Климат среды обитания, в которой оформилась эта мысль, «продиктовал» эту подсказку к месту, поскольку на тот период времени в обществе (в этнической группе) уже накопилась усталость от «насыщенного раствора» философии эмпирического «энтузиазма» и разума. И здесь, очень уместно и ко двору появляется уже философия Жан Жака Руссо, т.н. следующей единицы этноса, которая поглотила единицу этноса эмпиризма, значительно «модернизировав» теоретические установки в сторону сердца, хотя и в ущерб разуму, так как идеи разума на тот отрезок времени для головы европейца были крайне сомнительны и опасны. Чем не этносфера в самом прямом контексте изложения? К тому же, в скором времени, исходя из законов развития того же этногенеза, на горизонте возникает уже следующий этнос в виде философии Эммануила Канта и Гегеля, которые развили новый тип философии до своего логического завершения, тем самым попытавшись предохранить познание и добродетель от саморазрушительных тенденций философских течений конца ХVIII столетия...

Я намеренно так утрированно поставил знак равенства между понятиями «этнос» и «философская теория». Надеюсь, буду воспринят правильно… Мне думается, что если смотреть на вещи, происходящие в мире несколько отвлечённо, или, под несколько иным углом зрения, то сам принцип системности всего сущего останется неизменным, потому что система это прежде всего структурированность, а то, что мир структурирован от и до, тут никаких отвлечённостей теоретической философии возникнуть не должно. В этом плане, мне видится намного значительнее и структурированней как по фактуре (внешний вид камня), так и по текстуре (внутреннее содержание этого же камня). В плане примера - русская философия Николая Бердяева с весомым и метафизически а-приорным понятием «Бог» в контексте изложения философского мировоззрения. Что ни говори, а западная философия Нового времени, со всеми её протестантскими и реформационными явлениями в контексте эволюционного развития человеческого сознания всегда «прихрамывала» на обе ноги...

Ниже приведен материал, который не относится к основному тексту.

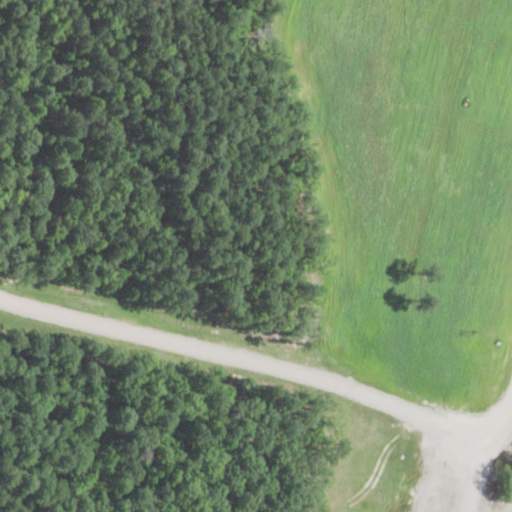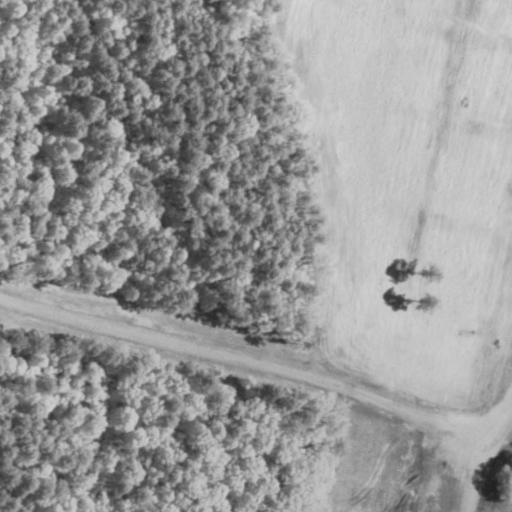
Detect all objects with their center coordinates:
quarry: (284, 224)
road: (503, 468)
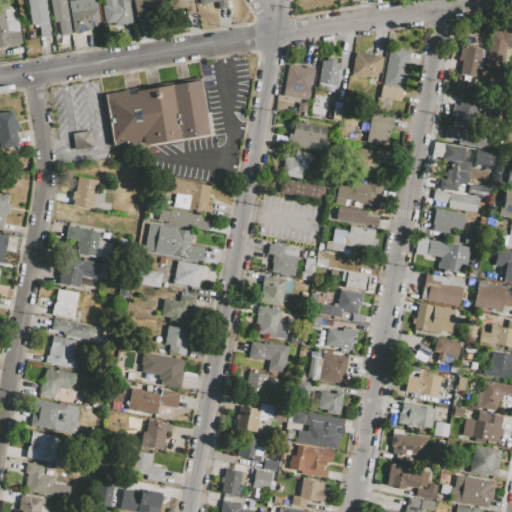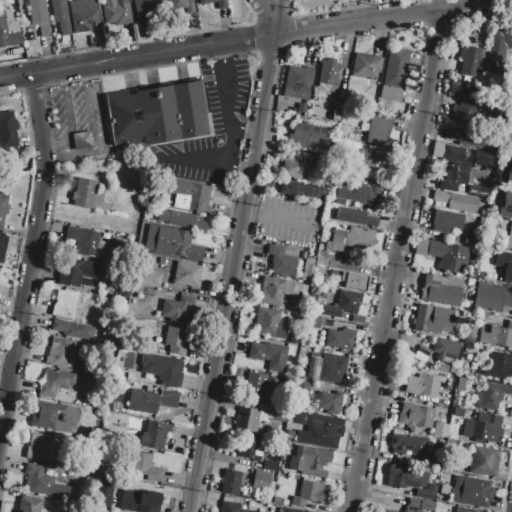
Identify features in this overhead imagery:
building: (214, 2)
building: (215, 3)
building: (181, 5)
building: (180, 6)
building: (145, 8)
building: (116, 11)
building: (137, 11)
building: (114, 12)
building: (82, 14)
building: (37, 15)
building: (60, 15)
building: (82, 15)
building: (38, 16)
road: (266, 16)
building: (58, 17)
building: (7, 27)
building: (8, 27)
road: (243, 42)
building: (496, 47)
building: (498, 47)
building: (467, 60)
building: (469, 60)
building: (365, 65)
building: (366, 65)
building: (327, 71)
building: (328, 71)
building: (393, 73)
building: (393, 76)
building: (489, 78)
building: (298, 82)
building: (295, 83)
road: (227, 100)
building: (301, 107)
road: (89, 109)
building: (154, 113)
building: (156, 113)
building: (466, 113)
parking lot: (160, 120)
building: (376, 129)
building: (377, 129)
building: (7, 130)
building: (7, 131)
building: (305, 134)
building: (305, 135)
building: (455, 135)
building: (470, 137)
building: (80, 139)
building: (368, 157)
building: (481, 158)
building: (482, 158)
road: (207, 159)
building: (366, 162)
building: (294, 164)
building: (295, 164)
building: (453, 169)
building: (454, 170)
building: (508, 172)
building: (508, 175)
building: (472, 188)
building: (84, 192)
building: (357, 192)
building: (359, 192)
building: (83, 193)
building: (187, 193)
building: (189, 194)
building: (455, 200)
building: (456, 201)
building: (505, 203)
building: (505, 204)
building: (2, 208)
building: (3, 208)
building: (353, 216)
building: (354, 216)
building: (181, 219)
building: (181, 219)
road: (278, 219)
parking lot: (287, 220)
building: (444, 220)
building: (446, 220)
building: (509, 237)
building: (351, 238)
building: (509, 239)
building: (350, 240)
building: (87, 242)
building: (88, 242)
building: (169, 242)
building: (171, 242)
building: (1, 245)
building: (2, 245)
road: (31, 250)
building: (447, 255)
road: (233, 256)
building: (448, 256)
building: (283, 258)
road: (398, 259)
building: (503, 259)
building: (280, 260)
building: (355, 260)
building: (422, 262)
building: (320, 263)
building: (503, 265)
building: (76, 270)
building: (76, 270)
building: (307, 270)
building: (185, 273)
building: (186, 274)
building: (148, 277)
building: (148, 277)
building: (351, 279)
building: (354, 280)
building: (440, 288)
building: (272, 289)
building: (441, 289)
building: (271, 290)
building: (490, 296)
building: (491, 297)
building: (62, 303)
building: (63, 304)
building: (340, 304)
building: (342, 304)
building: (174, 307)
building: (176, 308)
building: (431, 318)
building: (432, 318)
building: (312, 321)
building: (268, 322)
building: (269, 322)
building: (70, 329)
building: (73, 329)
building: (470, 334)
building: (497, 334)
building: (497, 335)
building: (338, 338)
building: (175, 339)
building: (175, 339)
building: (340, 339)
building: (444, 350)
building: (446, 350)
building: (59, 352)
building: (60, 352)
building: (421, 353)
building: (267, 354)
building: (269, 355)
building: (497, 365)
building: (498, 365)
building: (327, 367)
building: (161, 368)
building: (162, 368)
building: (327, 368)
building: (446, 368)
building: (53, 381)
building: (54, 382)
building: (462, 383)
building: (420, 384)
building: (253, 385)
building: (422, 385)
building: (254, 386)
building: (301, 387)
building: (490, 394)
building: (492, 394)
building: (150, 400)
building: (150, 400)
building: (327, 401)
building: (329, 402)
building: (457, 411)
building: (278, 413)
building: (52, 415)
building: (414, 415)
building: (414, 415)
building: (53, 416)
building: (245, 418)
building: (246, 419)
building: (297, 419)
building: (481, 427)
building: (483, 428)
building: (316, 429)
building: (153, 433)
building: (154, 435)
building: (320, 435)
building: (406, 444)
building: (407, 444)
building: (36, 446)
building: (37, 446)
building: (248, 447)
building: (249, 448)
building: (308, 460)
building: (482, 460)
building: (309, 461)
building: (483, 461)
building: (269, 465)
building: (447, 465)
building: (144, 466)
building: (144, 466)
building: (405, 476)
building: (259, 478)
building: (36, 479)
building: (38, 480)
building: (260, 480)
building: (229, 481)
building: (410, 481)
building: (231, 482)
building: (470, 490)
building: (471, 491)
building: (102, 492)
building: (307, 492)
building: (308, 493)
building: (148, 498)
building: (138, 500)
building: (27, 503)
building: (29, 504)
building: (419, 504)
building: (412, 505)
building: (231, 506)
building: (236, 506)
building: (402, 509)
building: (463, 509)
building: (464, 509)
building: (291, 510)
building: (291, 510)
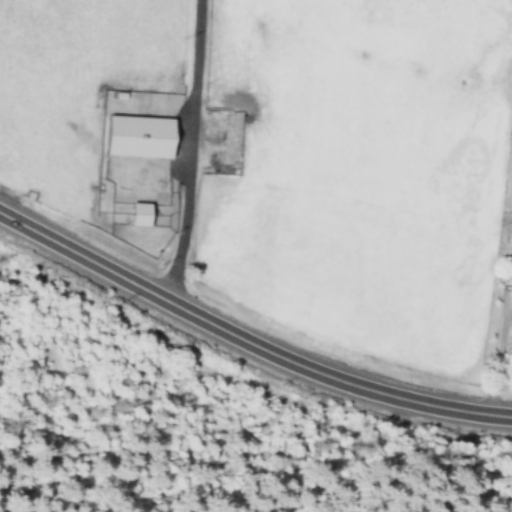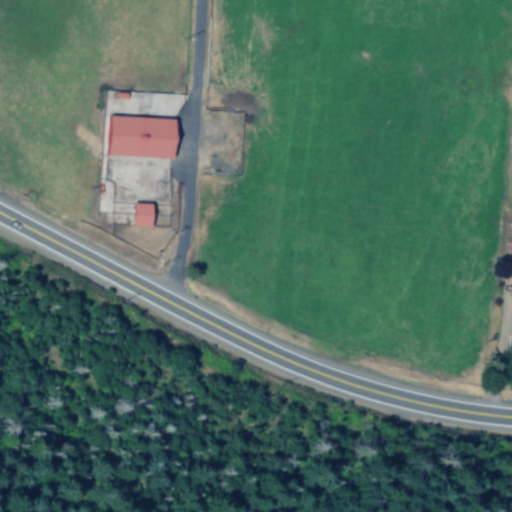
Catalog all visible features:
building: (137, 137)
road: (184, 148)
building: (138, 214)
road: (246, 339)
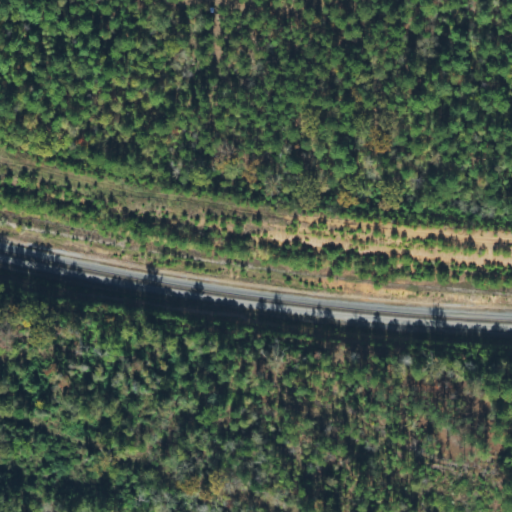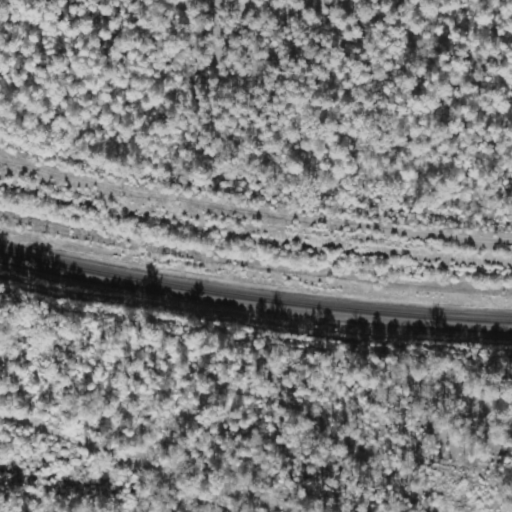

Когда возникло понятие «философская культура» не в качестве декорации, а в качестве вполне одушевлённой (оттого и Дух, что творит) и концептуально-оформленной идеи? Мне видится, что зарождение этого понятия произошло в эпохе Возрождения, когда человек интуитивно почувствовал свой творческий потенциал тождественным (равным) творению Господа. В век же Просвещённого абсолютизма, когда человечество с максималистическими взглядами юношества (вдруг?) наивно «почувствовало» себя уже вполне взрослым, божественная ипостась всего сущего была подменена удобовоспринимаемыми на тот промежуток времени взглядами, суждениями и, как следствие, сугубо научными терминологиями рационально-детерминированного характера, где понятие «Бог» как-бы есть, но как-бы и нет. Во всяком случае, философия того времени в конце концов «озаботилась» более приземлёнными проблемами социального и явно узко-очерченного рационалистического свойства. Уже ближе к стыку 19-20 веков, и больше всего (опять таки почему то?) именно в России, в философии глубоко и по особому тождественно «зажил» святой Дух.
 
Философская культура это, прежде всего, самосознание культуры определённой исторической страны и факторов формирования её исторических контекстов, причём в таком виде, где система теоретических принципов и ценностных установок развития общества одухотворены больше с позиции иррациональной нежели рационалистической. Она становится новой установкой для исследования философии в частном аспекте, а следовательно и восприятия окружающего мира (среды). Только с таким восприятием философии как мировоззрения возможно проследить пути реабилитации как метафизики, как кризиса рациональности, так и развитие философской корпоративности мега-этноса (космополитичности взгляда) не в одном заданном направлении, а вообще, в целом… Рассматривая философию в этом комплексе множественных аспектов, вполне возможно если не понять феномены предшествующего философствования (пытающегося оформить целостность философскому мировоззрению на мир, человека и общество), не отвергая при этом региональные, национальные и модальные его особенности), то хотя бы интуитивно почувствовать как начинают «потрескивать» узко-очерченные рамки сугубо рационального мировосприятия, в которые философия была насильно «втиснута» усилиями обмирщвлённого и приземлённого разума.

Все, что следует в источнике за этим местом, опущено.